Hint: We now have two independent groups and a continuous dependent variable (reaction times).

⇒ An (independent samples) t-test!

t-test setup

To run a t-Test, let’s first simulate data. What happens here?

set.seed(31415)
sim_data_t <- tibble(
  group = rep(c("treatment", "control"), each=20),
  reaction_times = c(rnorm(20, 400, 100), rnorm(20, 450, 100))) #poorly documented code for practice

t-Test: Formula Notation

We can use the formula notation to run the t-test. This notation usually looks like this:
dependent variable ~ independent variable.

Replace the NULLs:

t.test(NULL ~ NULL,
       data = NULL,
       alternative = NULL,
       paired = NULL)

t-Test: Formula Notation

We can use the formula notation to run the t-test.
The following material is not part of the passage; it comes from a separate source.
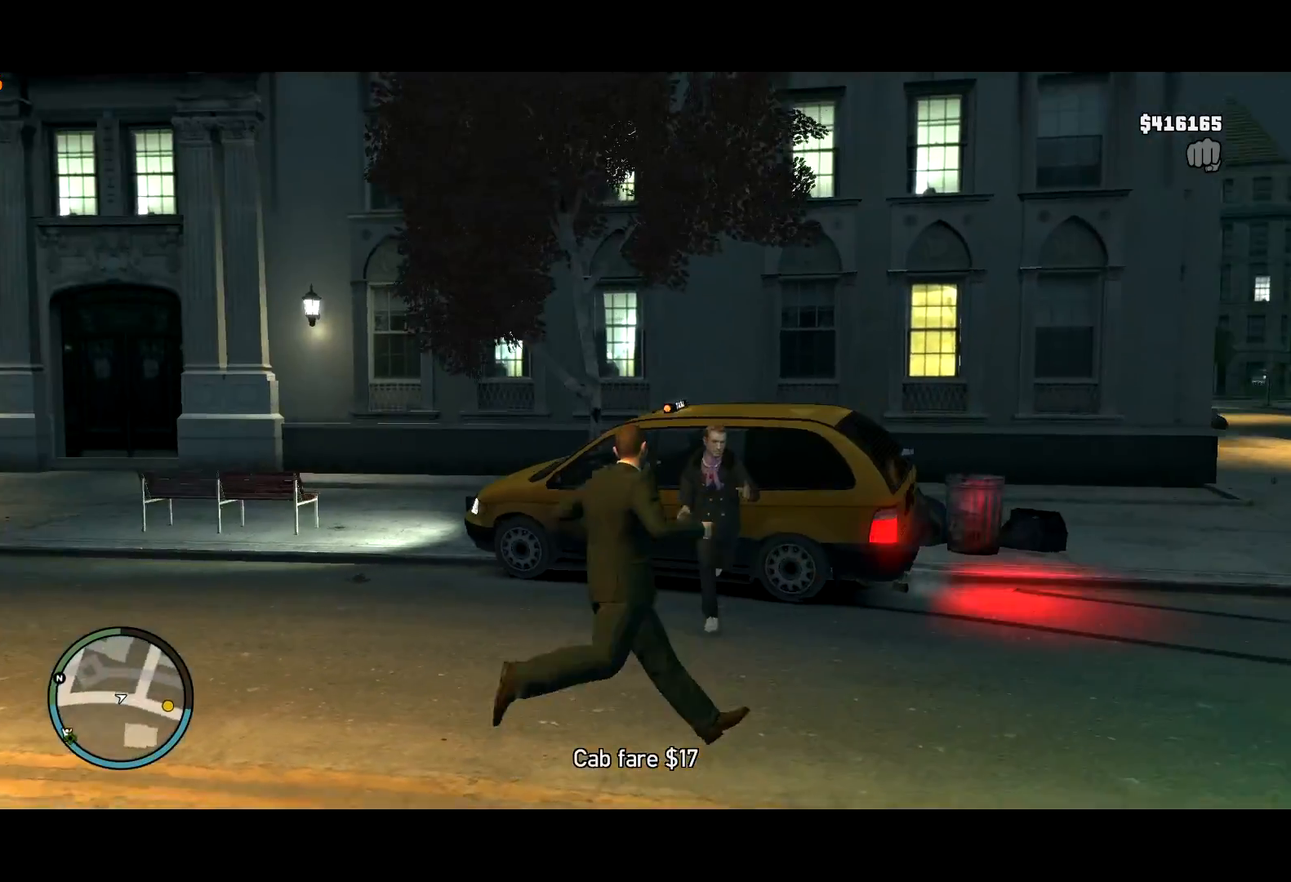
{"keys": ["d", "shift", "w"], "mouse": [], "events": [[50, "e", "down"], [100, "shift", "down"], [134, "e", "up"], [284, "d", "down"], [284, "mouse_right", "down"], [334, "mouse_right", "up"]]}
This notation usually looks like this:
dependent variable ~ independent variable.

Replace the NULLs:

t.test(reaction_times ~ group,
       data = sim_data_t,
       alternative = "greater", #depends on ALPHABETICAL order of groups in data! (if not coded as factor)
       #paired = FALSE # this is the default, so no need to specify it
)

    Welch Two Sample t-test

data:  reaction_times by group
t = 1.9841, df = 34.42, p-value = 0.02763
alternative hypothesis: true difference in means between group control and group treatment is greater than 0
95 percent confidence interval:
 10.02639      Inf
sample estimates:
  mean in group control mean in group treatment 
               468.0592                400.3289

t-Test: Formula Notation

t.test(reaction_times ~ group,
       data = sim_data_t,
       alternative = "greater", #depends on ALPHABETICAL order of groups in data! (if not coded as factor)
       #paired = FALSE # this is the default, so no need to specify it
)

    Welch Two Sample t-test

data:  reaction_times by group
t = 1.9841, df = 34.42, p-value = 0.02763
alternative hypothesis: true difference in means between group control and group treatment is greater than 0
95 percent confidence interval:
 10.02639      Inf
sample estimates:
  mean in group control mean in group treatment 
               468.0592                400.3289

As you can see in the output, R automatically chose to run Welch’s t-test, which does not assume homogeneity of variance in contrast to Student’s t-test. For the latter, you can add the function parameter var.equal = TRUE

t-Test with filter

You can also supply two vectors of numerical values for the groups:

t.test(x = sim_data_t %>% filter(group=="treatment") %>% pull(reaction_times),
       y = sim_data_t %>% filter(group=="control") %>% pull(reaction_times),
       alternative = "less") #more intuitive now because you can filter for treatment first

    Welch Two Sample t-test

data:  sim_data_t %>% filter(group == "treatment") %>% pull(reaction_times) and sim_data_t %>% filter(group == "control") %>% pull(reaction_times)
t = -1.9841, df = 34.42, p-value = 0.02763
alternative hypothesis: true difference in means is less than 0
95 percent confidence interval:
      -Inf -10.02639
sample estimates:
mean of x mean of y 
 400.3289  468.0592

This makes it easier to think about the direction of the alternative hypothesis because you choose which group is considered first.

t-Test: apa package

More useful output with apa package (only for Student’s t-tests):

t.test(x = sim_data_t %>% filter(group=="treatment") %>% pull(reaction_times),
       y = sim_data_t %>% filter(group=="control") %>% pull(reaction_times),
       alternative = "less", 
       var.equal = TRUE) %>% 
  apa::t_apa(es_ci = TRUE) #optional: confidence interval around effect size
t(38) = -1.98, p = .027, d = -0.63 [-1.26; 0.01]

t-Test: paired samples

For paired t-tests, you have to work with the wide format of data (advantage: missing values become explicit):

sim_data_t_wide = sim_data_t %>% mutate(subject=rep.int(1:(n()/2), 2)) %>% 
  pivot_wider(names_from="group", values_from="reaction_times", id_cols = subject)
t.test(x = sim_data_t_wide %>% pull(treatment),
       y = sim_data_t_wide %>% pull(control),
       alternative = "less", 
       paired = TRUE) %>% 
  apa::t_apa(es_ci = TRUE) #optional: confidence interval around effect size
t(19) = -1.98, p = .031, d = -0.44 [-0.90; 0.02]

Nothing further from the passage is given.